| GIVEN TASK |
Could you repeat the data below with each "developed" switched to "processed" and nothing else changed, leaving the pictures out of your answer?

[Saved entries]

━━━━━━━━━━━━━━━━━━━━

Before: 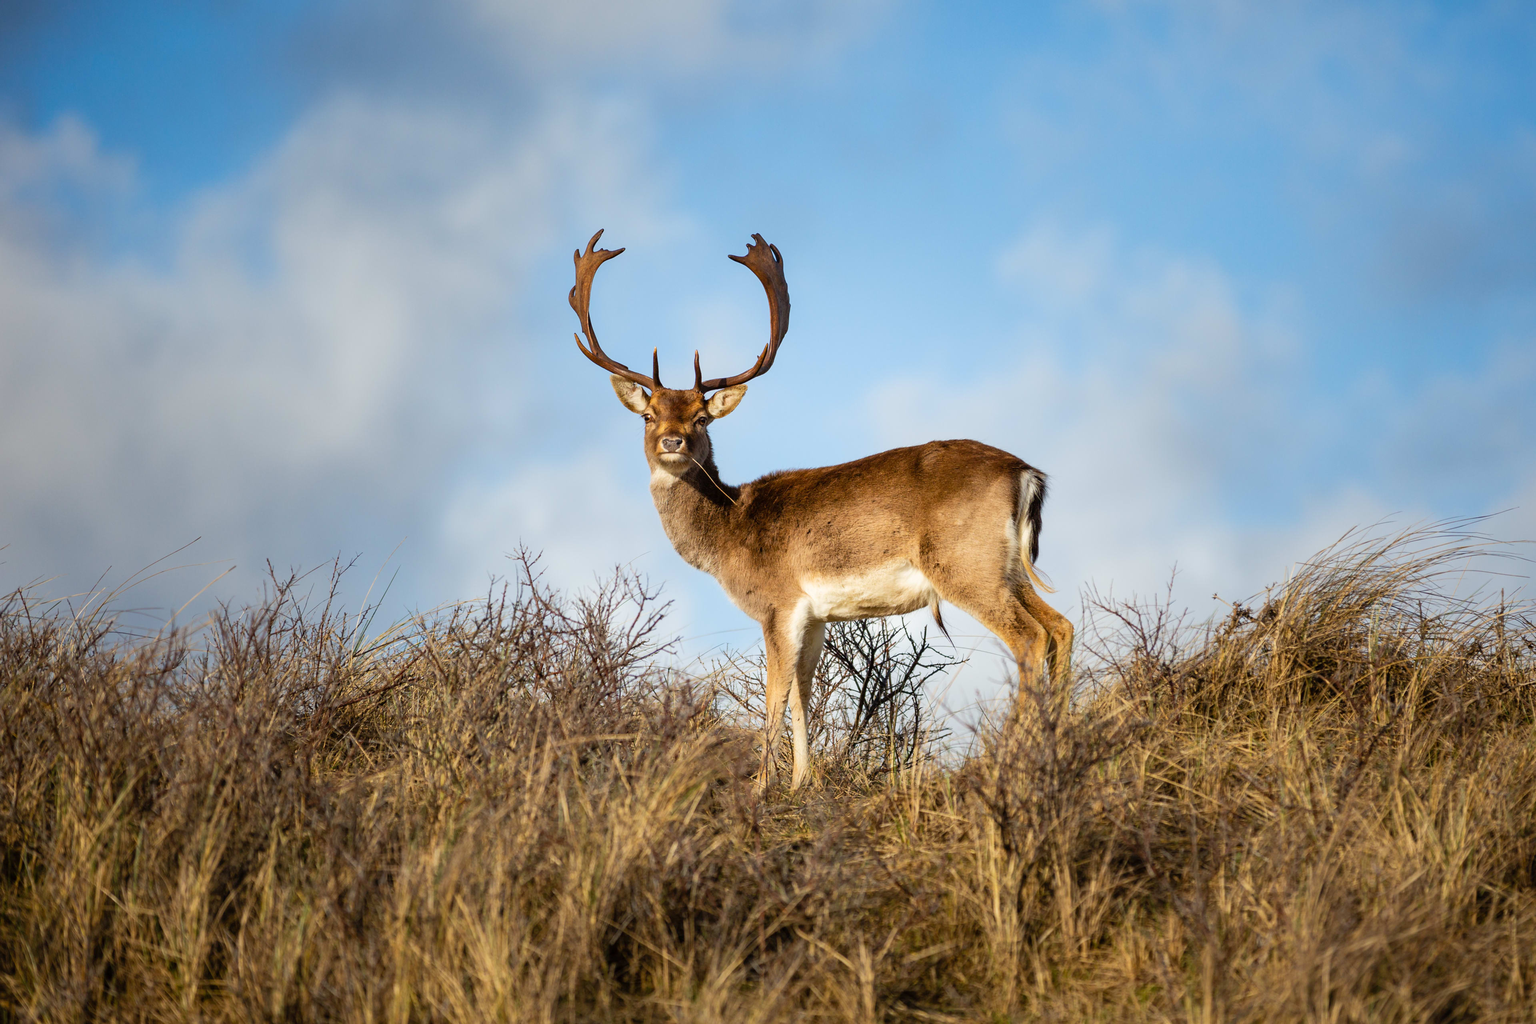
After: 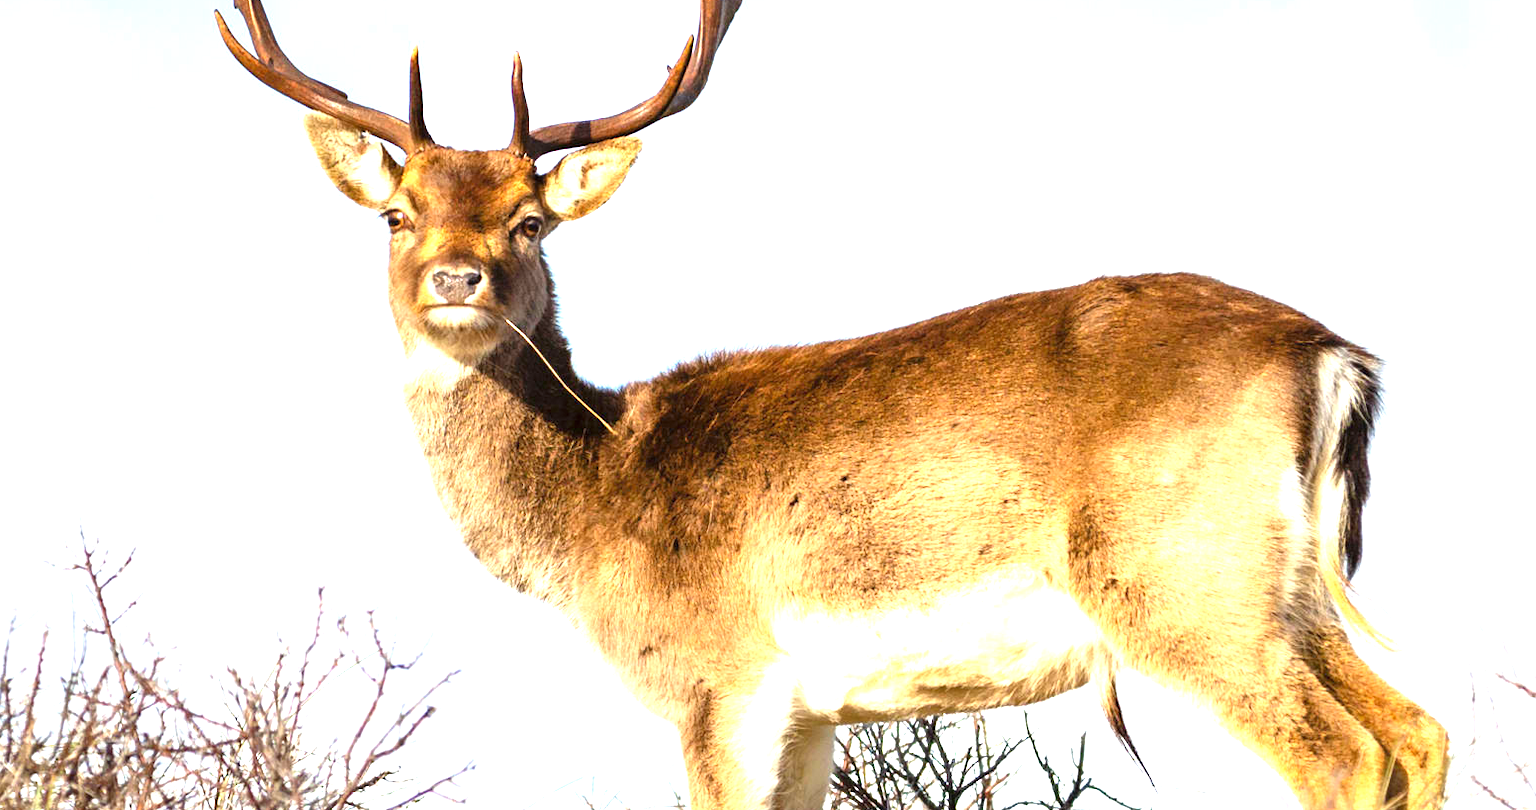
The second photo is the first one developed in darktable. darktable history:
crop: left 31.751%, top 32.172%, right 27.8%, bottom 35.83%
exposure: black level correction 0, exposure 1.45 EV, compensate exposure bias true, compensate highlight preservation false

━━━━━━━━━━━━━━━━━━━━

| WRITTEN REPLY |
Before: 
After: 
The second photo is the first one processed in darktable. darktable history:
crop: left 31.751%, top 32.172%, right 27.8%, bottom 35.83%
exposure: black level correction 0, exposure 1.45 EV, compensate exposure bias true, compensate highlight preservation false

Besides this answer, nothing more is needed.